Na przestrzeni ostatniego roku podejście do jogi mocno się zmieniło. I jak się domyślacie, przyczyniła się do tego pandemia koronawirusa. Na początku 2020 roku dominowały zajęcia w szkołach jogi – grupowe bądź indywidualne. Joga online traktowana była jako „cień prawdziwych zajęć na sali pod okiem nauczyciela”. Dziś zajęcia online cieszą się ogromną popularnością. Lidia Pawela szczególnie poleca te prowadzone „z podglądem” – „gdy korzystasz z kamerki, dzięki czemu nauczyciel widzi, co się dzieje u ciebie na macie i może cię skorygować”. I dodaje: „Jest wiele plusów zajęć na żywo przez internet – nie musisz wychodzić z domu, nie tracisz czasu na dojazdy, jeśli masz dzieci, nie ma potrzeby szukania opieki. Oprócz tego część prowadzących udostępnia swoje nagrania z lekcji, także możesz do nich wrócić w dowolnym czasie. Teraz w sieci możemy znaleźć niemal wszystko”. I radzi: „Z obserwacji widzę, że stały kontakt z jednym prowadzącym, który obserwuje twoje postępy, może zadecydować o efektach lub o ich braku. Warto znaleźć osobę lub szkołę, która proponuje regularne spotkania, ma indywidualne podejście do uczestników i daje się lubić – to może sprawić, że praktyka będzie przyjemna, a tym samym polubimy jogę bardziej, dzięki czemu stanie się dla nas stałym elementem dbania o siebie”. Do niej samej najlepiej trafić za pośrednictwem Facebooka – wystarczy zajrzeć na FanPage @Joga_teraz.

Joga: dla kogo? 

Czy każdy może ćwiczyć jogę? Jak najbardziej! „W XX wieku praktyka jogi bardzo ewoluowała.
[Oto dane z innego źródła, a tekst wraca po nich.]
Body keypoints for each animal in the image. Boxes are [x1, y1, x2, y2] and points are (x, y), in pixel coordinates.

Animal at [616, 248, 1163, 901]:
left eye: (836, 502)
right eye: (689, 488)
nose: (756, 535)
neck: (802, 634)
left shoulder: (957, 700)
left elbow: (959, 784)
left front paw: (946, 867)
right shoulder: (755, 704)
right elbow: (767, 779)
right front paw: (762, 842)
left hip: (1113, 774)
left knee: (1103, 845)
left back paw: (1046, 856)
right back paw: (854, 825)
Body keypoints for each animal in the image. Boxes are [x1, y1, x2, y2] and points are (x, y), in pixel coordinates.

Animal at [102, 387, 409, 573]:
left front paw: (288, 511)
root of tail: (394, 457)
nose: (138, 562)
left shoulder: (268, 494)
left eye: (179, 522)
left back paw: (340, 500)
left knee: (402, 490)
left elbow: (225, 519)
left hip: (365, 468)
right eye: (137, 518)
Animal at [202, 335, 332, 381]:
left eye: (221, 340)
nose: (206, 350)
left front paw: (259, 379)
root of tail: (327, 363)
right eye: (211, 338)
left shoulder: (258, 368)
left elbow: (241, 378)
Stało się to za sprawą wybuchu zainteresowania sprawnością fizyczną i zdrowiem” – tłumaczy instruktorka. „Dzięki temu nurtowi doskonale rozwinął się kierunek jogi związany z pracą z ciałem i oddechem tzw. asany i pranayama. Dzisiaj każdy znajdzie coś dla siebie. Od jogi czysto fizycznej po praktyki związane z energią i duchowością. Dla przykładu: chcesz się usprawnić – idealna będzie joga posturalna, chcesz się wyciszyć – ulgę przyniesie joga regeneracyjna, chcesz poprawić sylwetkę – idź na vinyasa jogę, masz kłopoty ze zdrowiem – pomoże ci joga terapeutyczna. Oczywiście to duże uproszczenie, ale pokazuje różnorodność form i możliwości”. 

Joga: efekty

Jakie korzyści płyną z jogi? „Oprócz tak znanych i powszechnych jak usprawnienie ciała, zbudowanie pewności siebie, poprawa ogólnego samopoczucia, pożegnanie dolegliwości kręgosłupa, nabycie umiejętności relaksacji, polepszenie trawienia i wiele innych, można przyjrzeć się procesowi głębiej. Na początku celem jogi może być zbudowanie siły woli i szczerości” – mówi Pawela. Ale jeśli chcesz zobaczyć efekty, potrzebna jest regularność – podkreśla. „Przychodzisz na zajęcia, nawet gdy pada deszcz. Robisz pozycję nawet gdy ci niewygodnie, ale ufasz, że to działa. Uczysz się skupiać na oddechu, nawet jeśli masz już tysiąc pomysłów, jak lepiej mogłabyś spędzić ten czas. Jednym zdaniem – dyscyplinujesz ciało i umysł. One mają służyć tobie, a nie ty im. Stopniowo pozytywne nawyki zaczynają przechodzić z maty do twojej codzienności. Dzięki konsekwentnej pracy z ograniczeniami ciała uczymy się widzieć, co jest tu i teraz. Do pewnego stopnia oswajamy to, z czym nie chcemy się spotykać na co dzień – i to jest przestrzeń do rozwoju. Dzięki konsekwencji i wytrwałości zaczynamy sobie ufać, tworzymy nowe możliwości pracy ze sobą. Już nie oddajemy tak łatwo odpowiedzialności za swój stan czynnikom zewnętrznym – partnerowi czy genetyce – dostajemy narzędzia do zmiany i tylko od nas zależy czy z nich skorzystamy czy nie. Uczymy się, jak wsłuchiwać się w siebie, aby żyć życiem na swoich zasadach. Bierzemy to, co mamy już teraz i z pełnym zaangażowaniem tworzymy swoją rzeczywistość”. I chyba właśnie to jest najważniejszą korzyścią płynącą z jogi.